New York City will help homeless people resettle to New Jersey where they can no longer access other much-needed assistance.
But last fall, both the city Department of Housing Preservation and Development and the Housing Authority announced that they would no longer accept referrals for this type of voucher in New York, because the waiting list had gotten too long.
Hernandez is no longer with his previous girlfriend, but keeps his son close in his life through financial support and joint custody, and spends time with him at zoos and on field trips. His son just began kindergarten in Tarrytown.
He has a new partner, Juliana Lebron, who he has been dating for almost two years. Lebron, who has a six-year-old son of her own, lives in the J.P. Mitchel Houses in Mott Haven near the Bronx’s southern tip and is a delivery-truck driver for Amazon.

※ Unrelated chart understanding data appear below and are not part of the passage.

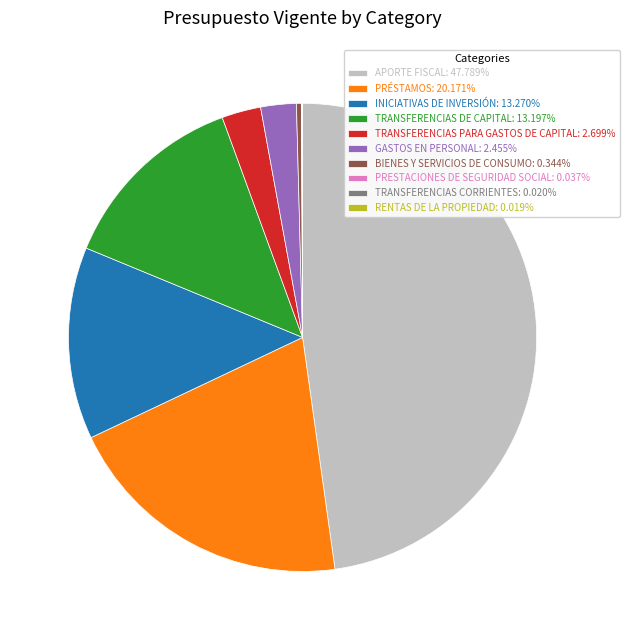

Combined, do GASTOS EN PERSONAL: 2.455% and TRANSFERENCIAS DE CAPITAL: 13.197% account for over 50%?

No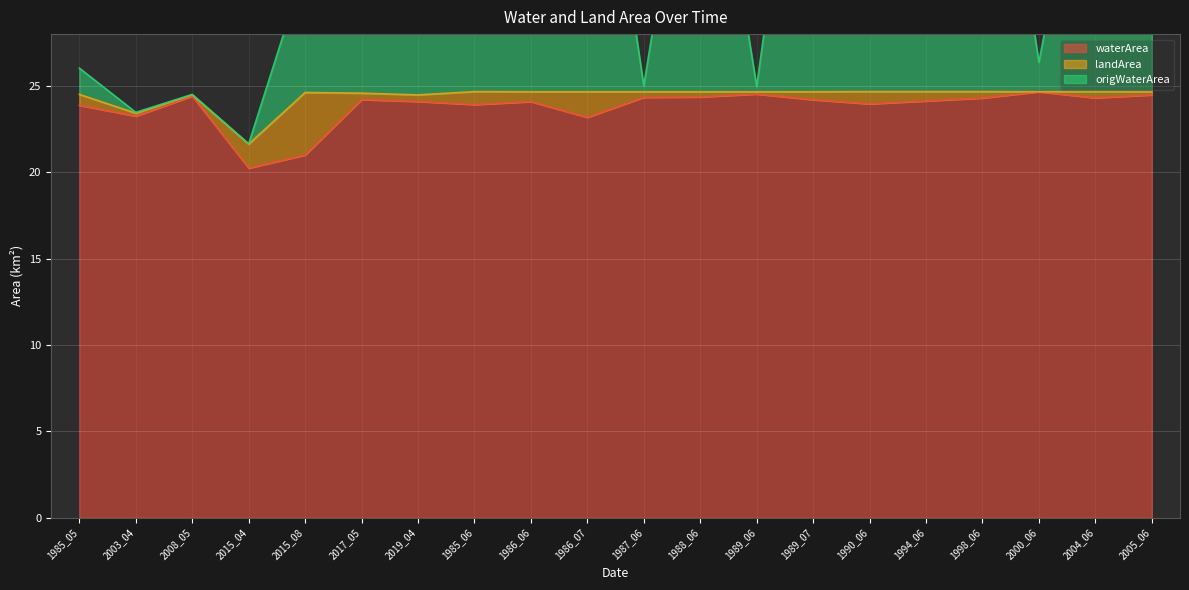

What is the label of the 2nd point from the right?

2004_06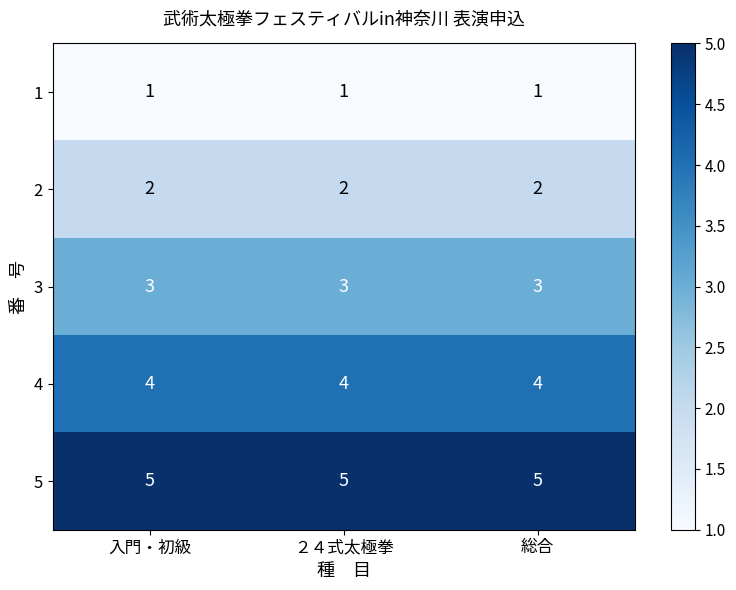

The 2 series shows 1 at 入門・初級. True or false?

False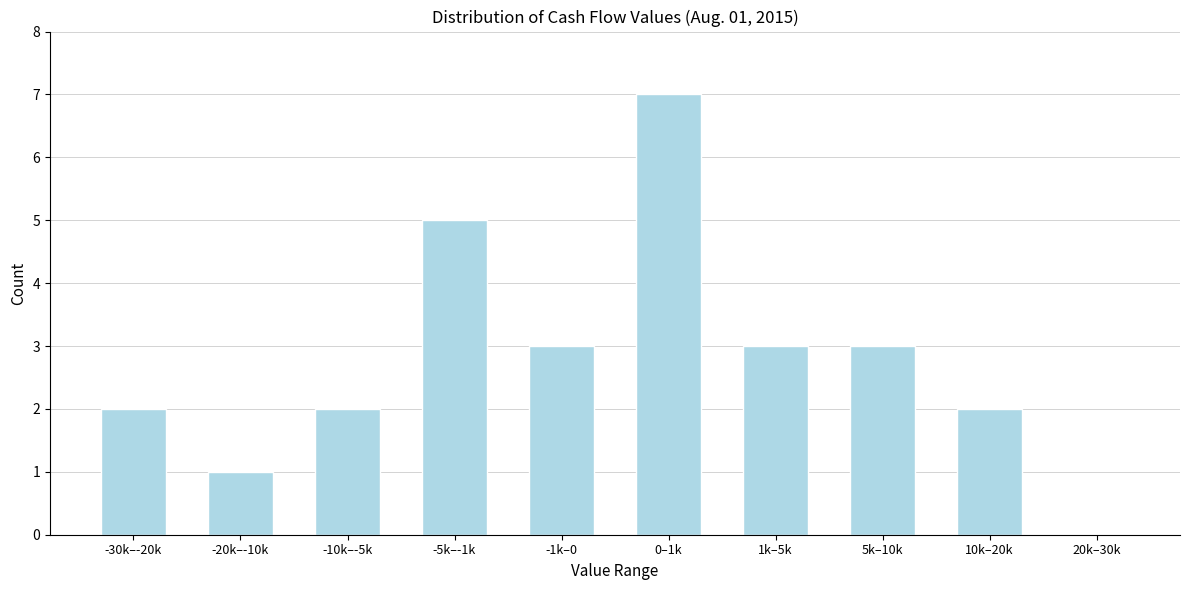

Reading left to right, what are all the values shown in this chart?

-30k–-20k=2	-20k–-10k=1	-10k–-5k=2	-5k–-1k=5	-1k–0=3	0–1k=7	1k–5k=3	5k–10k=3	10k–20k=2	20k–30k=0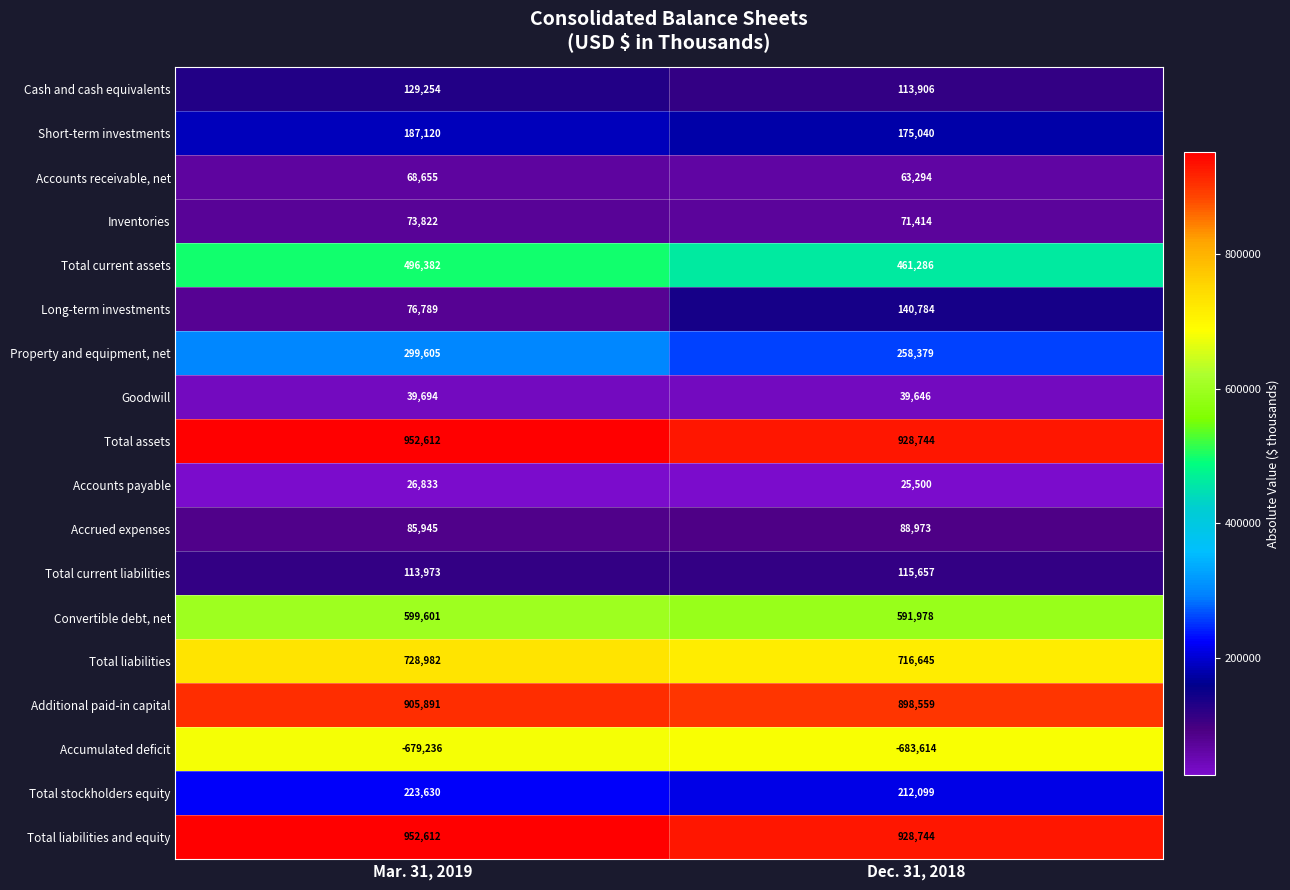

Which series changed the most between Mar. 31, 2019 and Dec. 31, 2018?

Long-term investments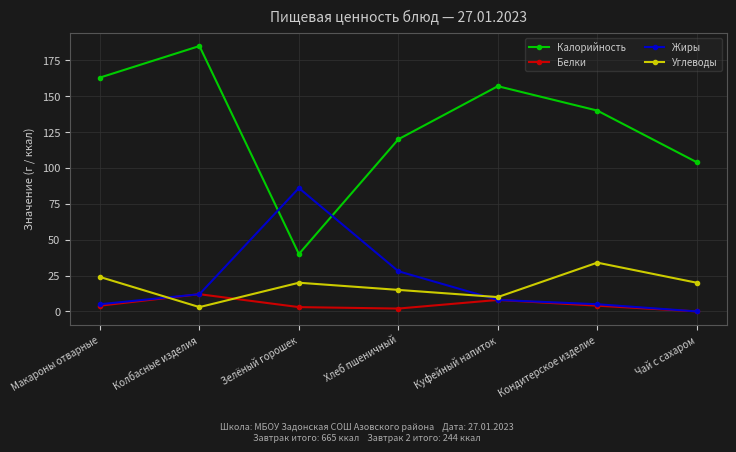

What are all the series names shown in the legend?

Калорийность, Белки, Жиры, Углеводы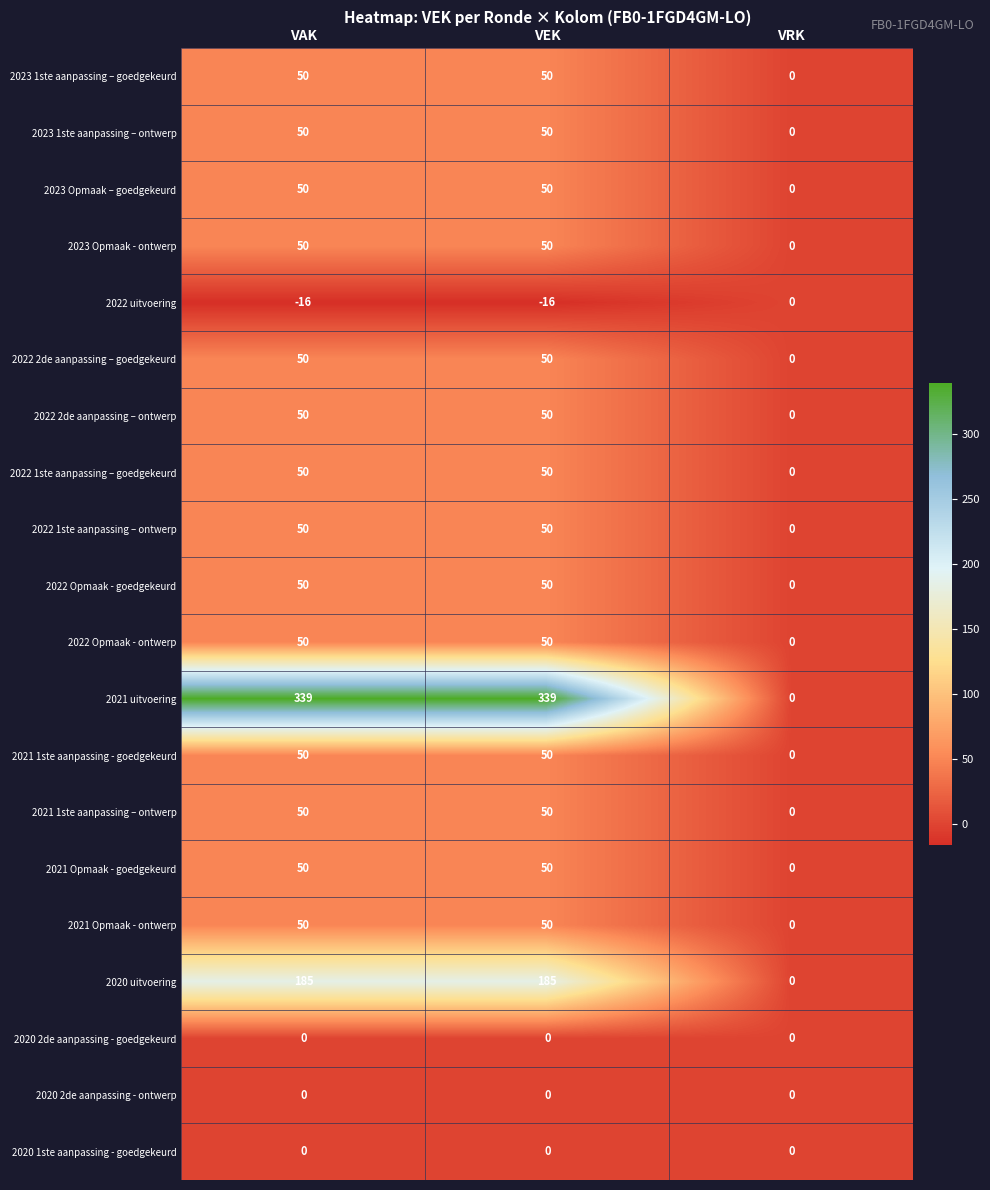

Count the 2021 Opmaak - goedgekeurd values in the range 0 to 50.

3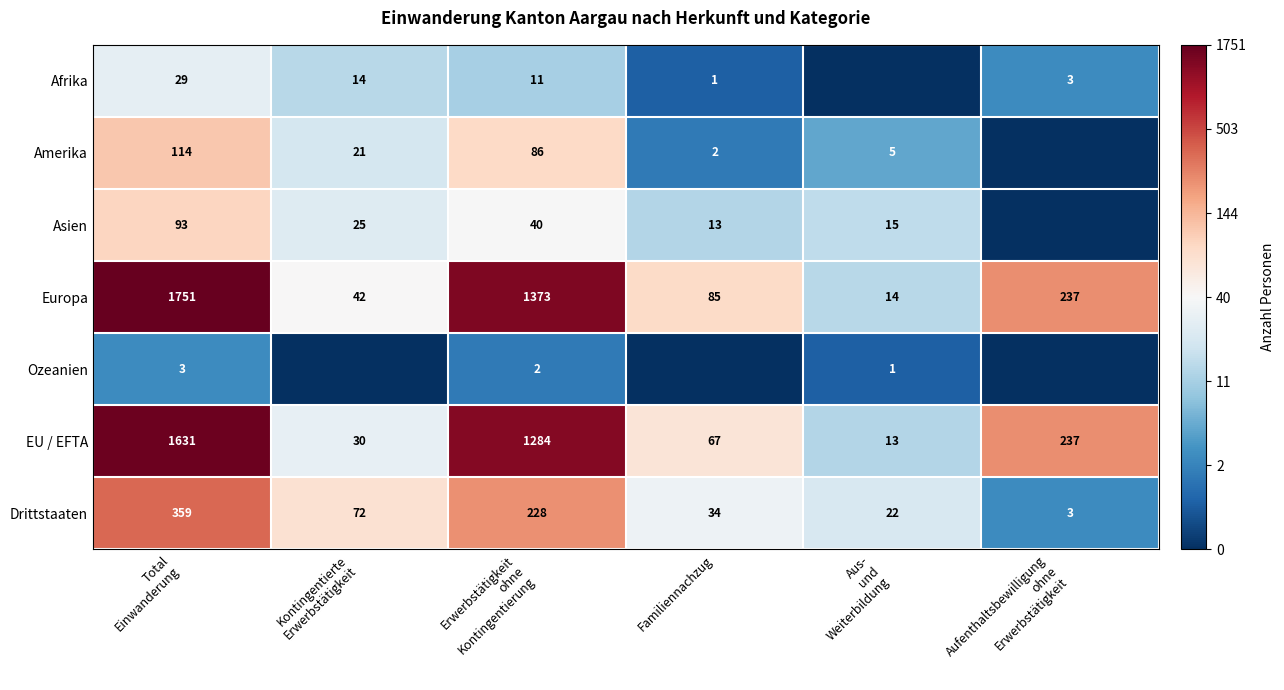

What value does the EU / EFTA series have at Familiennachzug, to the nearest 50?

50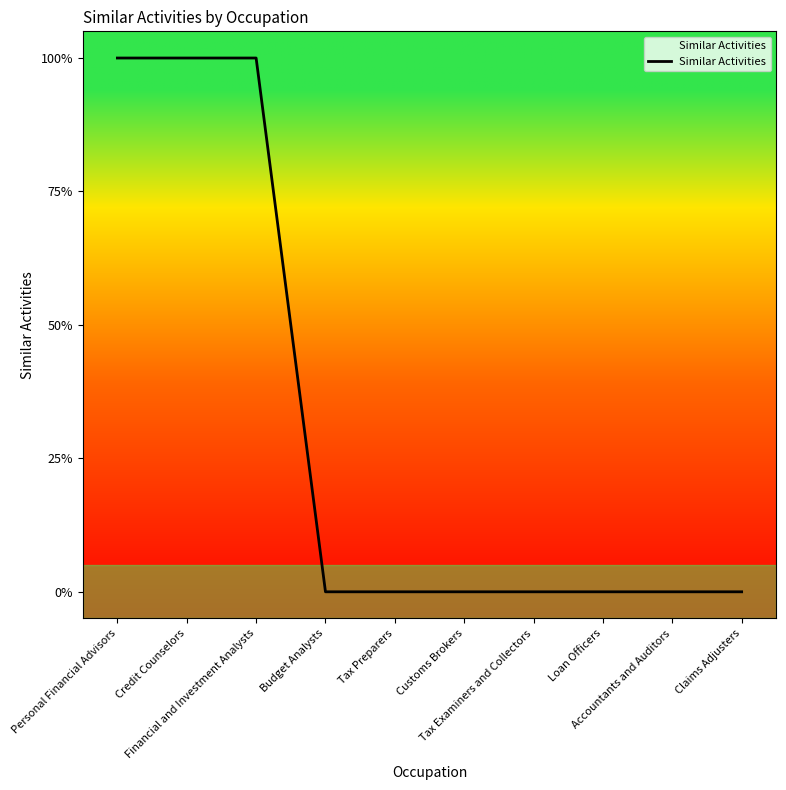

Reading left to right, list all the values displayed in this chart.

Personal Financial Advisors=1	Credit Counselors=1	Financial and Investment Analysts=1	Budget Analysts=0	Tax Preparers=0	Customs Brokers=0	Tax Examiners and Collectors=0	Loan Officers=0	Accountants and Auditors=0	Claims Adjusters=0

“We met at a very difficult time in our lives, as we both have children,” said Lebron. “Our kids have been inseparable ever since. Not a lot of people are able to find a partner who cares for their child, and he treats my son just like his own, and for that I’m forever grateful.”
Lebron said that she’s proud of Hernandez’s dedication to and work ethic for homeless youth.
“When you’re in a shelter and in a home with other people, it’s very hard to go from that to on your own — it’s a big adjustment,” she said. “Even through his struggles, he really fights through.”
Now Hernandez is a key voice in trying to change policies to improve housing programs for young people. His advocacy work with the Coalition of Homeless Youth includes roundtable discussions between the City administration and young people with firsthand experience of homelessness. He also pushed the City to end the 90-day rule.
He believes youth shelters can provide more one-on-one assistance and mental health resources and that the rules for housing eligibility should not give youths an incentive to leave those resources behind.
Hernandez is also an advocate for host-home programs that provide safe living spaces to LGBTQ+ youth and other street outreach programs that provide crisis care. He said his current role as a peer navigator is “a stepping stone to the next destination,” and that his goal is to become a consultant for other youth action boards across the state. He is currently working toward a teaching certificate in transcendental meditation.
“I believe that we need better access to more resources in our community holistically. Not just therapists and psychiatrists, but bringing awareness to mindfulness stuff and meditation,” Hernandez said. “I want to continue to work with the larger community to support solutions that help fix our systems where youth are experiencing homelessness so they are actually heard and respected.”